A cegueira da nossa Justiça está estigmatizada. Tornou-se caricatura grotesca da indiferença, omissão, corrupção e impunidade. Tanto que há provérbios contemporâneos que justificam: “o pior cego é aquele que não quer ver” e “o que os olhos não vêem, o coração não sente”. No modelo “cego”, entende-se que há juízes que não percebem a dor dos injustiçados e nem se preocupam em punir o delito de alguns injustos. Nesta concepção de “Justiça Cega” também está implícito o conceito pejorativo de deficiência e inoperância, como bem salienta o escritor Álef Benavraham em sua poesia intitulada Injusta Cegueira: “No mundo dos pobres, a Justiça ainda se faz de muda, surda e até tetraplégica...” (Lendas de Um Coração – Poesia em Defesa da Igualdade, Coleção Cactos, Vol. I-2, poesia de número 15, http://escritoralef.blogspot.com/). Por isso, é preciso empreender todo esforço possível para desatrofiar a visão da Justiça, propiciando que ela enxergue, e bem, as realidades e atrocidades sociais do cotidiano. Na atual conjuntura, a população precisa de uma Justiça Humana que se supere com a hiperestesia dos sentidos, especialmente o da visão: para que veja luz no final do túnel. Se Deus está vendo, se até mesmo o povo inteiro está testemunhando, a Justiça também necessita enxergar enquanto ainda é possível tentar extirpar a vergonhosa degeneração política que se alojou no país.
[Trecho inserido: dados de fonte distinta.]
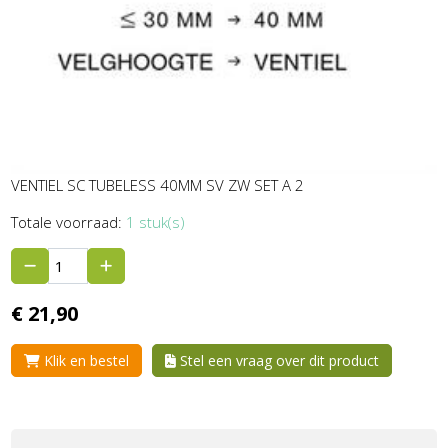
VENTIEL SC TUBELESS 40MM SV ZW SET A 2
Totale voorraad:
1 stuk(s)
€
21,
90
Klik en bestel
Stel een vraag over dit product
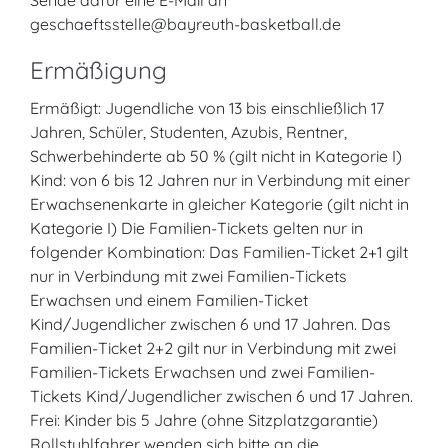
Sende dafür eine E-Mail an
geschaeftsstelle@bayreuth-basketball.de
Ermäßigung
Ermäßigt: Jugendliche von 13 bis einschließlich 17
Jahren, Schüler, Studenten, Azubis, Rentner,
Schwerbehinderte ab 50 % (gilt nicht in Kategorie I)
Kind: von 6 bis 12 Jahren nur in Verbindung mit einer
Erwachsenenkarte in gleicher Kategorie (gilt nicht in
Kategorie I) Die Familien-Tickets gelten nur in
folgender Kombination: Das Familien-Ticket 2+1 gilt
nur in Verbindung mit zwei Familien-Tickets
Erwachsen und einem Familien-Ticket
Kind/Jugendlicher zwischen 6 und 17 Jahren. Das
Familien-Ticket 2+2 gilt nur in Verbindung mit zwei
Familien-Tickets Erwachsen und zwei Familien-
Tickets Kind/Jugendlicher zwischen 6 und 17 Jahren.
Frei: Kinder bis 5 Jahre (ohne Sitzplatzgarantie)
Rollstuhlfahrer wenden sich bitte an die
A missão de ajudar a desvendar os olhos da Justiça é um moderno conceito de cidadania na crescente potencialização e dignificação dos direitos humanos, sendo a solução pragmática e efetiva que a permitirá enxergar até mesmo o que a mídia e os poderes econômicos não mostram e não comentam. Se o Poder Judiciário pudesse ver e agir imparcialmente, como verdadeiro Deus-vivo, supremo Juiz e Arquiteto do universo, a sociedade assemelhar-se-ia ao Éden: símbolo canônico que traduz o direito primaz de escolher entre o bem e o mal com suas respectivas conseqüências anteriormente convencionadas, responsabilizando imediatamente o homem por suas ações no mundo – nisto consiste a base da verdadeira democracia, da liberdade de escolha, e da implementação da Justiça Visionária.
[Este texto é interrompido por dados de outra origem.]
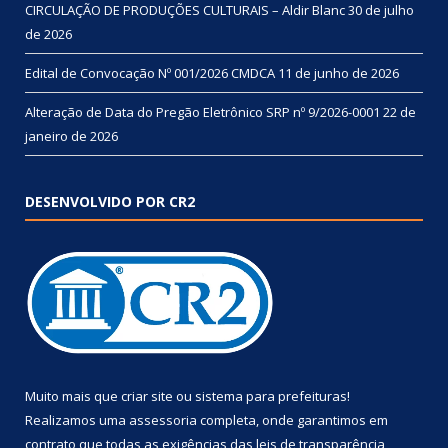
CIRCULAÇÃO DE PRODUÇÕES CULTURAIS – Aldir Blanc
30 de julho
de 2026
Edital de Convocação Nº 001/2026 CMDCA
11 de junho de 2026
Alteração de Data do Pregão Eletrônico SRP nº 9/2026-0001
22 de
janeiro de 2026
DESENVOLVIDO POR CR2
Muito mais que
criar site
ou
sistema para prefeituras
!
Realizamos uma
assessoria
completa, onde garantimos em
contrato que todas as exigências das
leis de transparência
Com a licença dos doutores da Lei e em defesa de uma cosmovisão remanescente do sonho, da fé e esperança que ainda permeiam o consenso popular – com fundamentações sociológicas e jurídicas à parte – acredito que a construção do “paradigma visionário” como novo e imprescindível Ícone da Justiça, além de responder às expectativas intrínsecas dos cidadãos e otimizar a confiança de que ainda é possível vitalizar o nosso sistema judiciário, também tornar-se-ia o grande marco de uma nova era da luta institucional e comunitária pela real e transparente igualdade de direitos e deveres no Brasil.